## To do:
From the records below, print exactly the lines starting at the one containing "Yes, lots of graphs." and ending at the one containing "Student mentions that", ends included, and nothing else.
┌─ Dataset extract
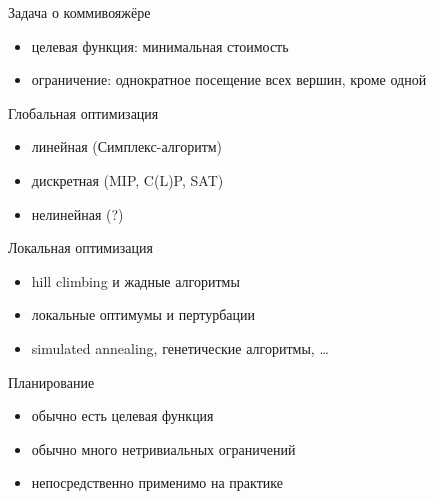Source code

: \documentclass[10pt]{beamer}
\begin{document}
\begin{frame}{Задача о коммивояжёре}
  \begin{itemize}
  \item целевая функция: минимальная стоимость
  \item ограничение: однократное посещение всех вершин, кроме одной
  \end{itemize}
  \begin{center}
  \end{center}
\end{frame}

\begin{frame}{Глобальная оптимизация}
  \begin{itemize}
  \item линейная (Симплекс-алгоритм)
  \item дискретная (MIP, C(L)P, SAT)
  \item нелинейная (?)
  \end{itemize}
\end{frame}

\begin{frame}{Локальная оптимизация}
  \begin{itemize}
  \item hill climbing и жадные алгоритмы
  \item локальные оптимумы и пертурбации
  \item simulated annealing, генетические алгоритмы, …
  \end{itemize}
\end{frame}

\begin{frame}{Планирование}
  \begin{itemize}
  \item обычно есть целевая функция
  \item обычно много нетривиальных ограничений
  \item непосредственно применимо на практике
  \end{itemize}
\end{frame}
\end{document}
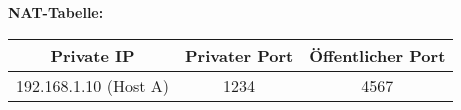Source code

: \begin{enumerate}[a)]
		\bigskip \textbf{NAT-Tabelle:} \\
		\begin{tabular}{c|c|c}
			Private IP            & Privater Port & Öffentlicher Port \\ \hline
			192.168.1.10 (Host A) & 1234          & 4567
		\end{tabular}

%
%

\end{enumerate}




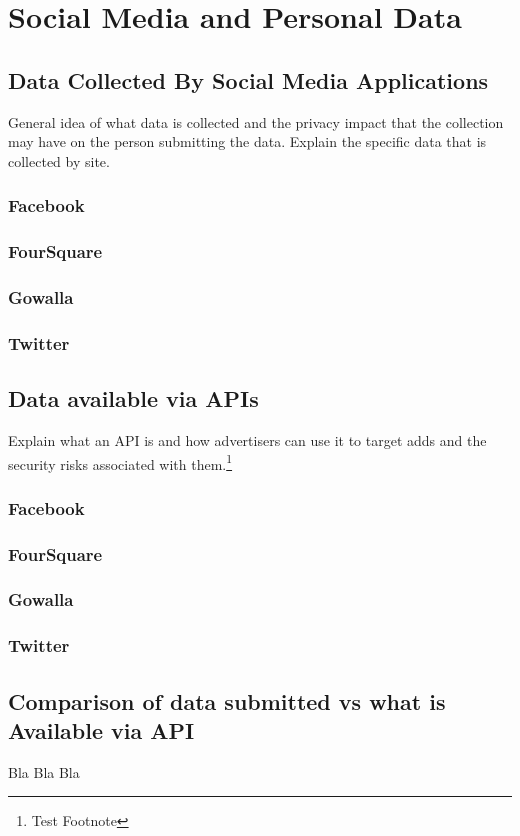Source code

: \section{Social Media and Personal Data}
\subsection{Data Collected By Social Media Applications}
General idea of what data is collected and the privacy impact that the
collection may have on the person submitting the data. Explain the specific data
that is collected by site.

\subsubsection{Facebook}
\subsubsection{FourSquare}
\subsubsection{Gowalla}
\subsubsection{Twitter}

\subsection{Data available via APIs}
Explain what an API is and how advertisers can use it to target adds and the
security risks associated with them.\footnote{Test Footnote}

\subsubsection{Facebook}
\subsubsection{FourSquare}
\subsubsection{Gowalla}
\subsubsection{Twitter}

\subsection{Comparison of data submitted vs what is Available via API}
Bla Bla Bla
└─
┌─ Dataset extract
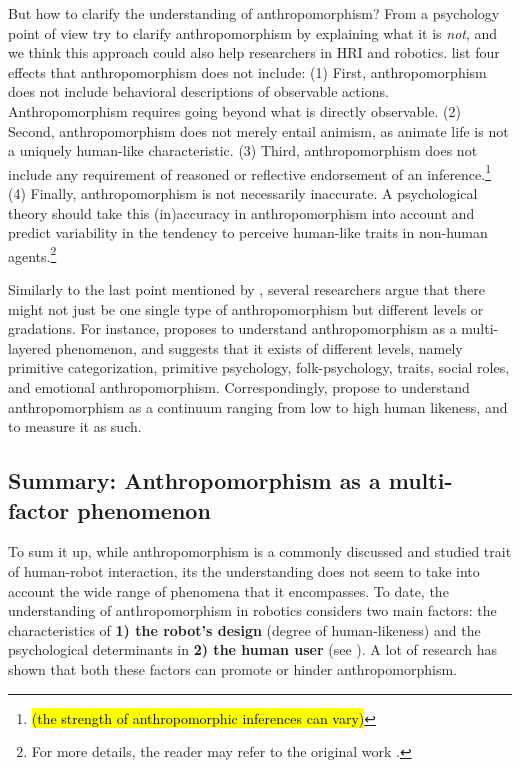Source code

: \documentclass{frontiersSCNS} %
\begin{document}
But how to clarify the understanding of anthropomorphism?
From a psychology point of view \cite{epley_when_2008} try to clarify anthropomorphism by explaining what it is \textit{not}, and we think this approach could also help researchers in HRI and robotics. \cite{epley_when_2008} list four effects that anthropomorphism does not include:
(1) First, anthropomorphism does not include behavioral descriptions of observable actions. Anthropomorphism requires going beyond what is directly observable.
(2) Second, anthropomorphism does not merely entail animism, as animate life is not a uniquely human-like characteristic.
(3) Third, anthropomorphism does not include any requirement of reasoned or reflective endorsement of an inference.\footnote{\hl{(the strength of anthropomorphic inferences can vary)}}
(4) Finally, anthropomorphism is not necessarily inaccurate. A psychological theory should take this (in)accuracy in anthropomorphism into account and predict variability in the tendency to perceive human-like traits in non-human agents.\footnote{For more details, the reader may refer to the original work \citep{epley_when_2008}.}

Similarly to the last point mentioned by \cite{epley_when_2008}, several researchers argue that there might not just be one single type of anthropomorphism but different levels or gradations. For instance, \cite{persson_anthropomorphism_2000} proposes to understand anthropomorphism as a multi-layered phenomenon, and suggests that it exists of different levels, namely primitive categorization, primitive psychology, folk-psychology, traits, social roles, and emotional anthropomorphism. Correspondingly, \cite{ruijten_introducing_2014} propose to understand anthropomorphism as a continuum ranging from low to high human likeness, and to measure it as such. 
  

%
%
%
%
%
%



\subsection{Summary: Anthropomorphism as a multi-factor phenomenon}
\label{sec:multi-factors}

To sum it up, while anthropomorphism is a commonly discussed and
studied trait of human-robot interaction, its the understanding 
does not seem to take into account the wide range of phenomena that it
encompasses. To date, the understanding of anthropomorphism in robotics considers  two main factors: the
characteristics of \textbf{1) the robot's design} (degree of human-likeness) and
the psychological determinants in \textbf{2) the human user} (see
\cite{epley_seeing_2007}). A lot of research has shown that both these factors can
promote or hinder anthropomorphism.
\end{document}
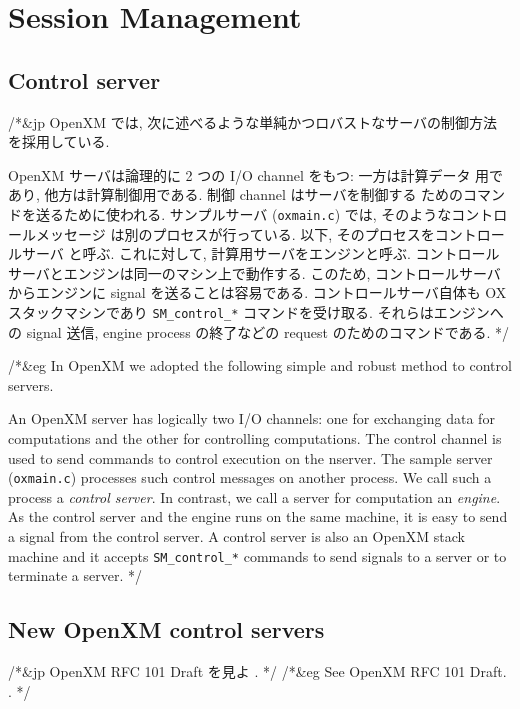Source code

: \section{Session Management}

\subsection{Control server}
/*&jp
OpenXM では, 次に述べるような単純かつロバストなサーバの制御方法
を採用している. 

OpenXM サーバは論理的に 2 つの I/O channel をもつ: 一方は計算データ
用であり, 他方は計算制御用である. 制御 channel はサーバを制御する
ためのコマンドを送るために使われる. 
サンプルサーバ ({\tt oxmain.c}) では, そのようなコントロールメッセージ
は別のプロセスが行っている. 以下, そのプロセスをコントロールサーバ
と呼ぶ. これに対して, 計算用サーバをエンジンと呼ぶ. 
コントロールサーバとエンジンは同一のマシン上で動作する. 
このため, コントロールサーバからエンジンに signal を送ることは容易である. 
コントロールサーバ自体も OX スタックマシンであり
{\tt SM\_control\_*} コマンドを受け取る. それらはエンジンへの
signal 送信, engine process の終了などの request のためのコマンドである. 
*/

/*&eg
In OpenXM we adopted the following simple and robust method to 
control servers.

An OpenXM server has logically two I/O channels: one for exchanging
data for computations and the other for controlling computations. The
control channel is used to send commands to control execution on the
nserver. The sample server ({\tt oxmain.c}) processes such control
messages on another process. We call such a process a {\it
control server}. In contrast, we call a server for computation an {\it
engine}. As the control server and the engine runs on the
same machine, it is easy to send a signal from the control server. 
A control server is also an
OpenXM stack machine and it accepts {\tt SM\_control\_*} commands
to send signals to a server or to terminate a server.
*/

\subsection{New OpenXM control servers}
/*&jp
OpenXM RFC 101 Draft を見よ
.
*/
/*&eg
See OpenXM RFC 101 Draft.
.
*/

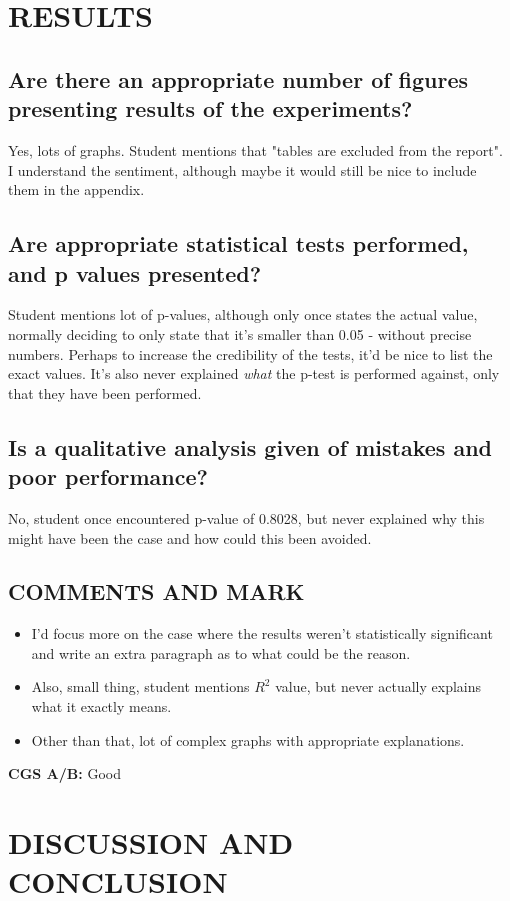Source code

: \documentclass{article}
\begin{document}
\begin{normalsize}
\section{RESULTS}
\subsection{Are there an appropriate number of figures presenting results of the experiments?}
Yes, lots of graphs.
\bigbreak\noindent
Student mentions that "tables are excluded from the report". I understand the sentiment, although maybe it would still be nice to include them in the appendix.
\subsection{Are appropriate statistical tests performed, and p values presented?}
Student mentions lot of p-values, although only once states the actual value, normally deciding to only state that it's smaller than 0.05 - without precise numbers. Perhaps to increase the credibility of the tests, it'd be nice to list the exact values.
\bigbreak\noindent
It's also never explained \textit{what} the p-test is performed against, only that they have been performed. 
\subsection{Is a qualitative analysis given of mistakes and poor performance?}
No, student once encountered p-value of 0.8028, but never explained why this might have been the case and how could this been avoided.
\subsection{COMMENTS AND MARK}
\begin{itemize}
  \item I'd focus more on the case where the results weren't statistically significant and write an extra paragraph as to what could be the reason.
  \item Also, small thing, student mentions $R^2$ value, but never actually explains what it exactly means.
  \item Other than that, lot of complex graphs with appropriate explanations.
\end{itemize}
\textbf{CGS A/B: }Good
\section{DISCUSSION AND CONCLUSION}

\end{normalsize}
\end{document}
└─
## Solution below:
Yes, lots of graphs.
\bigbreak\noindent
Student mentions that "tables are excluded from the report". I understand the sentiment, although maybe it would still be nice to include them in the appendix.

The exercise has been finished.